Cracking down on opioid prescribing could also make it much harder for people in genuine pain to receive relief. Opioids are often not the best way to manage pain, especially chronic, nonterminal pain: patients often need help changing patterns of work, stress, exercise, and diet. But too few health-care providers understand these approaches, and many insurers will not pay for them. Prescribing some pills is much cheaper than providing physical therapy.
A long-term solution would require better clinical practice and new drugs on the market both for pain relief and for opioid-dependency treatment. Buprenorphine, for example, a fairly cheap generic drug used in substitution therapy, can also relieve pain, and it carries a very low risk of overdose. But it is currently packaged and marketed primarily for treating opioid addiction and severe chronic pain; internists are more likely to prescribe the more dangerous hydrocodone or oxycodone.
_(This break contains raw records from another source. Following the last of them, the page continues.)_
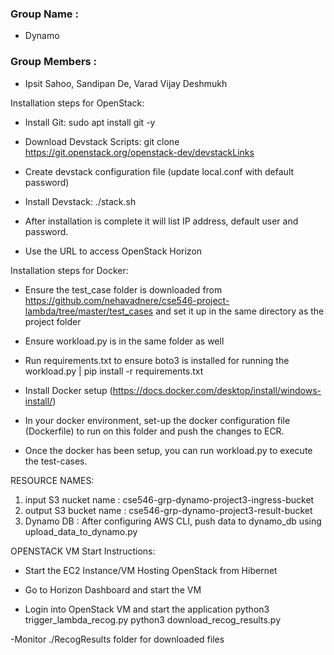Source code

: ### Group Name :
- Dynamo

### Group Members :

- Ipsit Sahoo, Sandipan De, Varad Vijay Deshmukh

Installation steps for OpenStack:

- Install Git: sudo apt install git -y

- Download Devstack Scripts: git clone https://git.openstack.org/openstack-dev/devstackLinks 

- Create devstack configuration file (update local.conf with default password)

- Install Devstack: ./stack.sh

- After installation is complete it will list IP address, default user and password.

- Use the URL to access OpenStack Horizon

Installation steps for Docker:

- Ensure the test_case folder is downloaded from https://github.com/nehavadnere/cse546-project-lambda/tree/master/test_cases and set it up in the same directory as the project folder

- Ensure workload.py is in the same folder as well

- Run requirements.txt to ensure boto3 is installed for running the workload.py | pip install -r requirements.txt

- Install Docker setup (https://docs.docker.com/desktop/install/windows-install/)

 - In your docker environment, set-up the docker configuration file (Dockerfile) to run on this folder and push the changes to ECR.

- Once the docker has been setup, you can run workload.py to execute the test-cases.

RESOURCE NAMES:

1. input S3 nucket name : cse546-grp-dynamo-project3-ingress-bucket
2. output S3 bucket name : cse546-grp-dynamo-project3-result-bucket
3. Dynamo DB : After configuring AWS CLI, push data to dynamo_db using upload_data_to_dynamo.py


OPENSTACK VM Start Instructions:

- Start the EC2 Instance/VM Hosting OpenStack from Hibernet

- Go to Horizon Dashboard and start the VM

- Login into OpenStack VM and start the application
    python3 trigger_lambda_recog.py
    python3 download_recog_results.py

-Monitor ./RecogResults folder for downloaded files
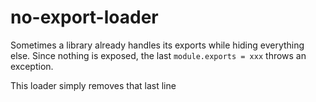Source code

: # no-export-loader
Sometimes a library already handles its exports while hiding everything else. Since nothing is exposed, the last `module.exports = xxx` throws an exception.

This loader simply removes that last line
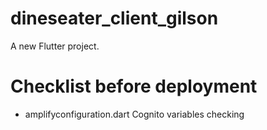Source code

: # dineseater_client_gilson

A new Flutter project.

# Checklist before deployment
 - amplifyconfiguration.dart Cognito variables checking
A drug company that wanted to make buprenorphine a routine pain drug would have to put a new formulation through a long, expensive regulatory process at the Food and Drug Administration, with no guarantee of regulatory success or sufficient clinical acceptance to recoup its investment.
The same is true of several promising drugs and formulations for drug treatment: someone has to pay to develop them, and right now there isn’t enough financial reward to justify the gamble. The federal government could fill that gap, funding not only basic research (as it currently does) but also the clinical-trial process for drugs with high social value but limited profit potential.
Ultimately, the opioid epidemic, like all epidemics, will burn itself out: as the grim joke shared among medical residents goes, “All bleeding stops, eventually.” But how many lives the epidemic takes, and how many it ruins, will depend on choices made today and tomorrow. The worst of the problem is almost certainly still to come.